I did it. I won a 4th national championship, along with breaking the NCAA record for rushing and receiving yards and TD's. I led a no name school to be the greatest dynasty of the modern era of college football. The first player to win 4 heismans. I was on top of the world. Then I shut the Playstation 2 off, and reality floods my consciousness.
I never was athletic, in fact most of the time I was picked in the bottom half of the class during gym class. I never played football, except for the occasional pick-up game, but for some reason I was drawn to the video game version. The game was fun enough as I played as my favorite team, but the real appeal came when I saw there was a create-a-player option. Zack Gugenheim, star running back, 6'2" and 227 pounds. I was the fastest player with the best hands, I even had the skills to play multiple positions with unending endurance.
Forget the fact that I was only 5'9" and 215 lbs in High School (and none of that was muscle, mind you). Or that while I can catch relatively well, I'm never going to be mistaken for Jerry Rice or Calvin Johnson. And fast? Well... let's not go there. Yet there was an overwhelming pull for me to see myself as a new and improved person. It didn't just happen with football games. In fact, any game with a "Create-a-player" was subject to my fantasy. I remember when I owned a wrestling video game, I suddenly became 7 feet tall doing flips off a turnbuckle, raising the World Heavyweight title over my head. Even outside the video gaming world, my fantasies ran wild about my "greatness."
(Disclaimer: I'm not saying video games are inherently evil... although I might argue that we probably spend more time playing them than we should)
In my mind, I was skilled in martial arts, could use a gun, kill zombies, unnamed or named henchmen, vampires (even ones that sparkle), survive the hunger games or whatever else anybody could throw at me. I was Batman with Superman's powers. But here was the key... everybody knew how gifted I was in the dreams and fantasies. I was the hero. I was on top.
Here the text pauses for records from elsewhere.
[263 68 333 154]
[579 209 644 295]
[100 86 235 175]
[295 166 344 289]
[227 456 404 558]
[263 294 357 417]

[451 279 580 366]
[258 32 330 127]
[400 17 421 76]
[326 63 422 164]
And yet... when I come back to reality... it comes to a screeching halt. Suddenly, I see the man I'm ashamed to be. In high school, I was the fat annoying kid that tried to make his mark, but often was just ignored or made fun of (I overdramatized it in my mind). In college, I felt like I could reinvent myself, prove that I was all that. When I became a Christian, it crossed over into spiritual things as well. Now, it's about how I can lead so many people to Christ through worship leading, preaching, discipleships, etc. "If I can say the right thing, or sing a song in just in the right way, or preach more skillfully and share a hidden gem that nobody saw before, I would have tremendous impact, and everyone would love me!"
Have you ever been there? Maybe you're not like me. Maybe you think I'm weird. Or maybe, you're like me in one simple way... you have a desire to be loved, and you'll do anything to feel it. A desire to feel special, or to be seen as great. I often ask the question, "What is driving these dreams? Why do I often find myself fantasizing of being special?"
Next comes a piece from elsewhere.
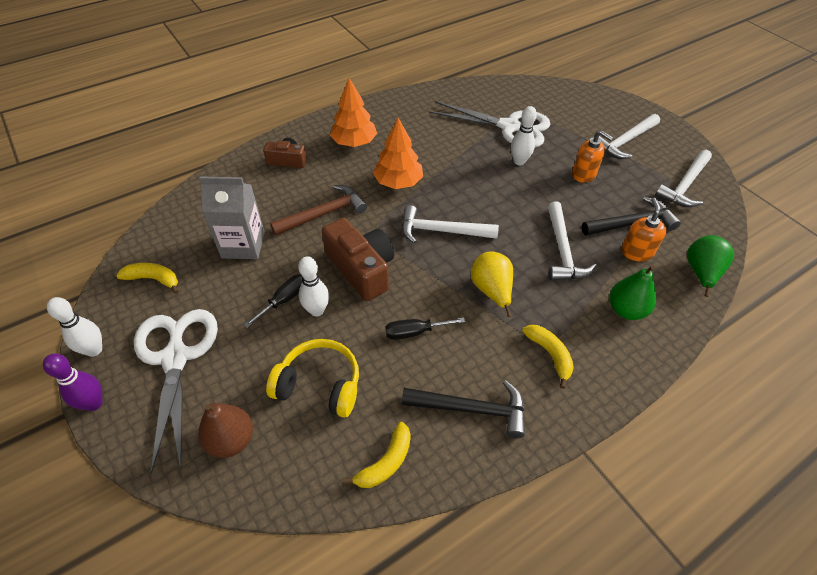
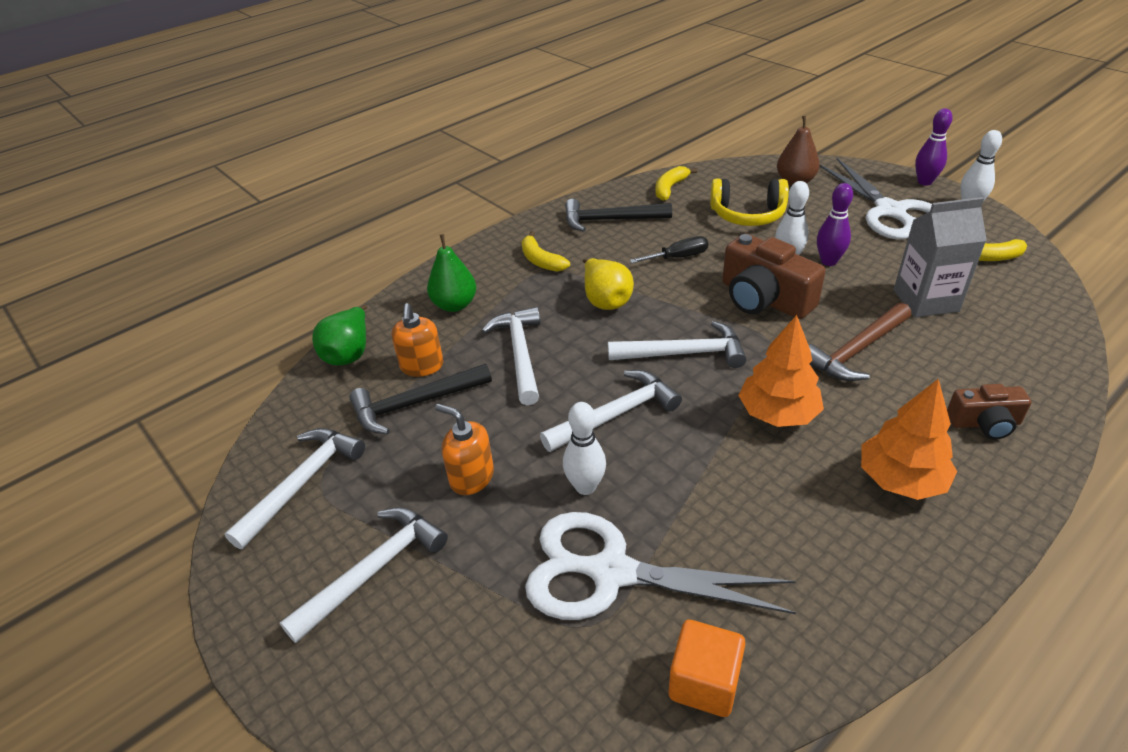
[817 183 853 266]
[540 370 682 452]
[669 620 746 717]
Honestly, I think the answer lies in unbelief. I don't want to believe that I'm worse than I can imagine, so I look to these dreams to suppress the truth about myself. (Romans 1:18). Not only that, but I suppress the truth about this current world, which is nothing to write home about either. In one sense, God created this place to be amazing, but the curse of sin is ravaging it. There's pain, sickness, depression, and death. The reality of this life is awful. 100% of humans die. That's morbid, and honestly, it has often kept me up at night.
And yet, the problem with not believing the truth about this life is the fact that the next life is SO MUCH BETTER! Check this out: "Then I saw a new heaven and a new earth, for the first heaven and the first earth had passed away, and the sea was no more. And I saw the holy city, new Jerusalem, coming down out of heaven from God, prepared as a bride adorned for her husband. And I heard a loud voice from the throne saying, 'Behold, the dwelling place of God is with man. He will dwell with them, and they will be his people, and God himself will be with them as their God. He will wipe away every tear from their eyes, and death shall be no more, neither shall there be mourning, nor crying, nor pain anymore, for the former things have passed away.'" (Revelation 21:1-4)
God is going to dwell with me, and I will be His. For every tear I've shed, He will wipe it away. And the pain, the suffering, the sin and shame that have plagued me, and that I will continue to struggle with will be GONE! This is so much better than pretending to be great... because I can worship someone who is great and someone who WILL redeem and WILL rescue and WILL have justice and HAS PROVED HIS LOVE by dying on the cross so that I can live forever with Him.
I no longer need people's approval in my mind. I don't need to have anything to offer. I don't need to escape the realities of this life... because God has all ready prepared a perfect escape for me. The best part is... He's there with me. Heaven is where we will dwell, with the one who is our refuge.
"For me it is good to be near God;
I have made the Lord God my refuge,
that I may tell of all your works." (Psalm 73:28)
One day, if we're in Christ, we'll be in our perfect escape. We are His Beloved! Look towards heaven, and escape the false escapes that easily entangle us. When we fail, we can repent and long to be with Jesus for eternity.